Just recently, WhatsApp users were plagued with messages that invite them to download what is touted as an “exclusive” version of the app called, WhatsApp Gold. The lure was plain and simple: an invitation to use the upgraded version of the app accessible only to the biggest of celebrities, with features that are exclusive to the select few. However, this leads the app's users to a poisoned link that is capable of stealing information and tracking victims’ every movement.
In the same month, baby retailer Kiddicare was reported to have suffered from a data breach that exposed almost 800,000 customer details to data thieves. This started from what authorities call as “phishing communication” from a bogus website that claims to be affiliated with the company. This led to stolen data that included names, email addresses, phone numbers, and shipping addresses.
Consumers were not the only ones targeted by phishing attacks. This technique has also fueled Business Email Compromise schemes that victimized companies, especially during the tail-end of the tax season. Popular photo- and video-sharing application Snapchat disclosed a phishing scam that tricked an employee into inadvertently send sensitive information requested by an email masquerading as an official inquiry from the company’s Chief Executive Officer. This lapse in judgment then brought payroll information of an undisclosed number of employees.
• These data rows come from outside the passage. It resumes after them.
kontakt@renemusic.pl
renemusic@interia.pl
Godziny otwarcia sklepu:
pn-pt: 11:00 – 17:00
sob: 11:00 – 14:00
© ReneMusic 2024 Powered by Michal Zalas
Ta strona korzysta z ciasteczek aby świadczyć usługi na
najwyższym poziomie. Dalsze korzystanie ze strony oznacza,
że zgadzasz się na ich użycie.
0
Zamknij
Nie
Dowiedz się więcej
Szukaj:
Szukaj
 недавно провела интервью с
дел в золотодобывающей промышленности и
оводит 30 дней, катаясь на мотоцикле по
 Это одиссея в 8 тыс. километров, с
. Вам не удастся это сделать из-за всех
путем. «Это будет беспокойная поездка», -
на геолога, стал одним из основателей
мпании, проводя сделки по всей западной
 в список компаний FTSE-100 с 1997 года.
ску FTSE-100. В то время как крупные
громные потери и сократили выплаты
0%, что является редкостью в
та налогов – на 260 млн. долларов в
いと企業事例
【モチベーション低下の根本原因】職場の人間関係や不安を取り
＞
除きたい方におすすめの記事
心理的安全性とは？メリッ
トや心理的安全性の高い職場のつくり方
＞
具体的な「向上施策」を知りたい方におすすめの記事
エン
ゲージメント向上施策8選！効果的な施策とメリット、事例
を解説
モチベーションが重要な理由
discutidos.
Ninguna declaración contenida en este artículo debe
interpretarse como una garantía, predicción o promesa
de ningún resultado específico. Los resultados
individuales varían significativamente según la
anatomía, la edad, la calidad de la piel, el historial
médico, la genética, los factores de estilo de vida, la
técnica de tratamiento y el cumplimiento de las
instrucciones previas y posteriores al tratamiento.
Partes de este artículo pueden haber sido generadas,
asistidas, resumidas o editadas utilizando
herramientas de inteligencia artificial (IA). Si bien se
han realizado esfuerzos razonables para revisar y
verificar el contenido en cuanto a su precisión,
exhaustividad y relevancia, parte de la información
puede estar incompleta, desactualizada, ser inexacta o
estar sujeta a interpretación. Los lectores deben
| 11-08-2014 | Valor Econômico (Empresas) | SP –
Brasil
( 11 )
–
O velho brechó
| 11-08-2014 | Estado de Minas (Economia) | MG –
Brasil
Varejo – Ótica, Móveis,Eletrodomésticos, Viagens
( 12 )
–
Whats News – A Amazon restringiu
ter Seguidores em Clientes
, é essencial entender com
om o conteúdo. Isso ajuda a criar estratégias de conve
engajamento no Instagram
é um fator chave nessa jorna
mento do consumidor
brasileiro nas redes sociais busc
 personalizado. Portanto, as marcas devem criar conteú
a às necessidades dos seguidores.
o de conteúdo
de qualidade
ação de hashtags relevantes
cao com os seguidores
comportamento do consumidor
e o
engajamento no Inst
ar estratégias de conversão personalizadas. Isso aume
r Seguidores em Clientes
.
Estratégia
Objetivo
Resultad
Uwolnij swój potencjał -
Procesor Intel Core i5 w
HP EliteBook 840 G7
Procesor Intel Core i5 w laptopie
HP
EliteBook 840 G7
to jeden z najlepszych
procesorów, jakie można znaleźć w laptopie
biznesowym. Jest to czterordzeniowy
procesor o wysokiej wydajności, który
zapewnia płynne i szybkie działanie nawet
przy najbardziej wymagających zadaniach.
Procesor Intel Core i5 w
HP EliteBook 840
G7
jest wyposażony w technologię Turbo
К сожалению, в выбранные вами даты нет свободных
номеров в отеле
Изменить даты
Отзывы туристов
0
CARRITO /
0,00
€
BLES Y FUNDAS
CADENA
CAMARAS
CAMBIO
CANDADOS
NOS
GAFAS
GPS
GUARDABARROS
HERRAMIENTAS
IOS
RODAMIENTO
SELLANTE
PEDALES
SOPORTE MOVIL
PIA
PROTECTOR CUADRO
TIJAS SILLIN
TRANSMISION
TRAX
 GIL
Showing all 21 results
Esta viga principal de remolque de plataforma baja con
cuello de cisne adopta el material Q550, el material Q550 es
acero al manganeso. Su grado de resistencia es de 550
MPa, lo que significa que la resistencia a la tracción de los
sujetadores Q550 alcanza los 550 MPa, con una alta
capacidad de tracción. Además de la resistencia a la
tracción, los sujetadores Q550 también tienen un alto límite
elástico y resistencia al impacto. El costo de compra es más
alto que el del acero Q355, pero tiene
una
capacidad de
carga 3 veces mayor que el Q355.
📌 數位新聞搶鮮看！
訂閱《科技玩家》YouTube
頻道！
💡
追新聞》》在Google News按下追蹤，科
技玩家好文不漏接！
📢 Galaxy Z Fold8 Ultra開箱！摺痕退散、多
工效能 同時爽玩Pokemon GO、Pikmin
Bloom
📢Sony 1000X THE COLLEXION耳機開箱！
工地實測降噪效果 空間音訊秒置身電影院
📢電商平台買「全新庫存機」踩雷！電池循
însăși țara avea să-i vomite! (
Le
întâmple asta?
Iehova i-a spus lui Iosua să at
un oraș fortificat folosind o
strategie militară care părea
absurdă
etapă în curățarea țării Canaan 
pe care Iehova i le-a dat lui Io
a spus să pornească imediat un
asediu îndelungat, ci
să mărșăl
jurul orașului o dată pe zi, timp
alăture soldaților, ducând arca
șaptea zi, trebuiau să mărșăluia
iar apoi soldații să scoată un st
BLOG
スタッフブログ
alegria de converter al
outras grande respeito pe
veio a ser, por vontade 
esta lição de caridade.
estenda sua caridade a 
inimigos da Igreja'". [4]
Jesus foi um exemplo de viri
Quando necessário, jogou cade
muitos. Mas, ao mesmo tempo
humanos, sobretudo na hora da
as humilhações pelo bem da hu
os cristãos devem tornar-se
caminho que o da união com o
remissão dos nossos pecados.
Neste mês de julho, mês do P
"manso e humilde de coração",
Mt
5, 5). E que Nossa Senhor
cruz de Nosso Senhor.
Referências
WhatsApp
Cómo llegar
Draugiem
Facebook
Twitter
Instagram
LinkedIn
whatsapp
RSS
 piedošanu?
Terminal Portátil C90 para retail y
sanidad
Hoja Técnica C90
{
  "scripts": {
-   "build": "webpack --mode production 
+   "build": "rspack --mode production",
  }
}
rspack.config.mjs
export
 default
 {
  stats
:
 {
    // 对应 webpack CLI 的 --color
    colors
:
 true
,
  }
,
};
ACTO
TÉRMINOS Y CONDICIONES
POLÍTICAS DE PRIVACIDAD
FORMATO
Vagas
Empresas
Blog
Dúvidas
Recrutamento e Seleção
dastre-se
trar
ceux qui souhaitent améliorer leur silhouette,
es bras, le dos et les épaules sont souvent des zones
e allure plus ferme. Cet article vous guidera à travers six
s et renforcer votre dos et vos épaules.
Phishing may not be an advanced cybercriminal tactic, but it has remained an effective technique that works for data thieves. This is a technique that has evolved through the years, banking on hooks that turn any unknowing user or target into a victim. “Globally, attackers using phishing techniques have become more aggressive in 2016, with keyloggers that have sophisticated tracking components to target specific information, and organizations such as retailers and financial institutions that top the list,” APWG’s Dave Jevans ends.